Only 8 lived beyond childhood.

The children never experienced the kind of love that most of us take for granted. Never received an 'atta boy. Never a positive word. The parents weren't evil people, just ignorant of the needs of a child. Ignorant of how to show the love their children longed for. Life was just too hard to expend energy on frivolities. And displays of affection were frivolous. Apparently.

That's not the saddest picture. It comes years later.

One of those boys left home at 18. He had to "story" about his age to get into the army. There was a war happening. WWII. A war where many boys became men. In far away, horror-filled places. Places where the stench of death was thick. Jungles where the enemy was around every corner. This boy who had never experienced love lived in those jungles. Swarmed with disease-filled mosquitoes. Dengue fever. Malaria. Miserable illnesses. Unbearable pain and delirium treated with aspirin.

And still the boy struggled with self-worth. He was fighting for his country. He was fighting for his life. Many times over he should've died in the midst of battle. He watched others die. Comrades as well as enemies. This was not Sunday school. This was war. And yet, his first words of encouragement were heard in this place of horror. A Captain with a look of approval, a slight smile at his volunteering for a mission. The boy would have died for Captain Blackwell. Would have died for someone who nodded in approval.
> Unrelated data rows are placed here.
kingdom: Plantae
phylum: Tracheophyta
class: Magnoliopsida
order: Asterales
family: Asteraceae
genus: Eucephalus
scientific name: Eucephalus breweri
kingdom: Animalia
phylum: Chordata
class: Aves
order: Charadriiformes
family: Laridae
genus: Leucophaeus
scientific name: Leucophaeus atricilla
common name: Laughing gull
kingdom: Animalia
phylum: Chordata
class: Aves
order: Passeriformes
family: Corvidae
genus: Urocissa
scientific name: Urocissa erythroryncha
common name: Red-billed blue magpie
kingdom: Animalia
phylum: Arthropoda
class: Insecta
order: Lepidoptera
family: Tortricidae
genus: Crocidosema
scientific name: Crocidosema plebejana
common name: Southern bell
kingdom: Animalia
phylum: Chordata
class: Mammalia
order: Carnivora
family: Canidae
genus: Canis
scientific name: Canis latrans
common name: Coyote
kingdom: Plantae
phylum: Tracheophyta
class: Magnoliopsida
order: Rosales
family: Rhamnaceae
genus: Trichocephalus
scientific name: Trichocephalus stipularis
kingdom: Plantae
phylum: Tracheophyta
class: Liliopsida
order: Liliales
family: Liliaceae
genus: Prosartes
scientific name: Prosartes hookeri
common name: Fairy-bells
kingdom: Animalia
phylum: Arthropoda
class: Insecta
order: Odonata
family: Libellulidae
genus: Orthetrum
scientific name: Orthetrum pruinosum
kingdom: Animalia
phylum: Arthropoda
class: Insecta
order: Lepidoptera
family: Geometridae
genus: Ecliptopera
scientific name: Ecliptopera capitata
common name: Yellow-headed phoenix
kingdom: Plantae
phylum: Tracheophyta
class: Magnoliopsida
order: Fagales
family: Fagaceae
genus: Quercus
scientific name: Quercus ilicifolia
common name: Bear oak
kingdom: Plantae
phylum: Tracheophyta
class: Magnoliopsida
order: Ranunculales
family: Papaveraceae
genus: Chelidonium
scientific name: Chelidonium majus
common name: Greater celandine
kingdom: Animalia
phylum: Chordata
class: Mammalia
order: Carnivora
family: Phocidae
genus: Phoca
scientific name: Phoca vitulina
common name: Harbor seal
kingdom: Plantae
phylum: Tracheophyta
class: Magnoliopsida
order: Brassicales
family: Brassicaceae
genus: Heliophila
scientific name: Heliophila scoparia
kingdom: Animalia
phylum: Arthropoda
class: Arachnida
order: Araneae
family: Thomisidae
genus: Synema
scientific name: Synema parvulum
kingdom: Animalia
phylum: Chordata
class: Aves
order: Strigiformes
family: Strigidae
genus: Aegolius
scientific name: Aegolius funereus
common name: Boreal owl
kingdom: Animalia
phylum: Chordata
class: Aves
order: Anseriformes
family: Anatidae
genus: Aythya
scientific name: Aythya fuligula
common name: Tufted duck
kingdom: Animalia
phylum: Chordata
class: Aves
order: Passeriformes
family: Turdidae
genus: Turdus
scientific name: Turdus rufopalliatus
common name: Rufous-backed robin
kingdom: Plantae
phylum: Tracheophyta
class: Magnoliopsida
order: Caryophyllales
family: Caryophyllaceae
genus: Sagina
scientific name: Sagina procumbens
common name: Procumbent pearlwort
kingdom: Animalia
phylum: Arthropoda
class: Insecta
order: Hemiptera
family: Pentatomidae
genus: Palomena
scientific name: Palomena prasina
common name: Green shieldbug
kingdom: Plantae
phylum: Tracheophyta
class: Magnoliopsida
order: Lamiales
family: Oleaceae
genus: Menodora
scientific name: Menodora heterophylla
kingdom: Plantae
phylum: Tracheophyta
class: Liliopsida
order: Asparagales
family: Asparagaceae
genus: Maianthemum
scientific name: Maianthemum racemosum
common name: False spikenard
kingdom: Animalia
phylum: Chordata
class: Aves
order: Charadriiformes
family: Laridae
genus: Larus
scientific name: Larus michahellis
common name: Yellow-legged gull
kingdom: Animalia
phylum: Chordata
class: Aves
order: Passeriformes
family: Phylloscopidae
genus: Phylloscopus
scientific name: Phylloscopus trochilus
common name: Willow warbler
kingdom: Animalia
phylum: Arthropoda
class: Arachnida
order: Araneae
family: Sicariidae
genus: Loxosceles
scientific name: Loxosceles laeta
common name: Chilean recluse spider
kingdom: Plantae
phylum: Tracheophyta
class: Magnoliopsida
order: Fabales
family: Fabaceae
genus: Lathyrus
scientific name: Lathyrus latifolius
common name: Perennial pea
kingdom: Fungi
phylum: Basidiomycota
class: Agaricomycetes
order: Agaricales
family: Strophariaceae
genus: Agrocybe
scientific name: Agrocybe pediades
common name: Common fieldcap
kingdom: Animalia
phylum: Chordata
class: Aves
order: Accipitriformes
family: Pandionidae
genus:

He was given a medal. A bronze star to honor bravery in the line of duty. And he struggled with this because surely he didn't deserve any kind of reward. Not the bronze star. Not the Philippine Liberation medal. Not the Good Conduct Medal.

Every month he sent home an allotment to the family. The parents who couldn't tell the boy he was important and loved. Maybe this would convince them. The sisters and brothers told him later how much those allotments helped. That money sent home allowed for school shoes. A rare shopping trip for a sister.

And still, the boy, now a young man struggled. Struggled to find any kind of worth in his own eyes. Searched to find it in others' eyes. And when he did find it, struggled to accept and believe it.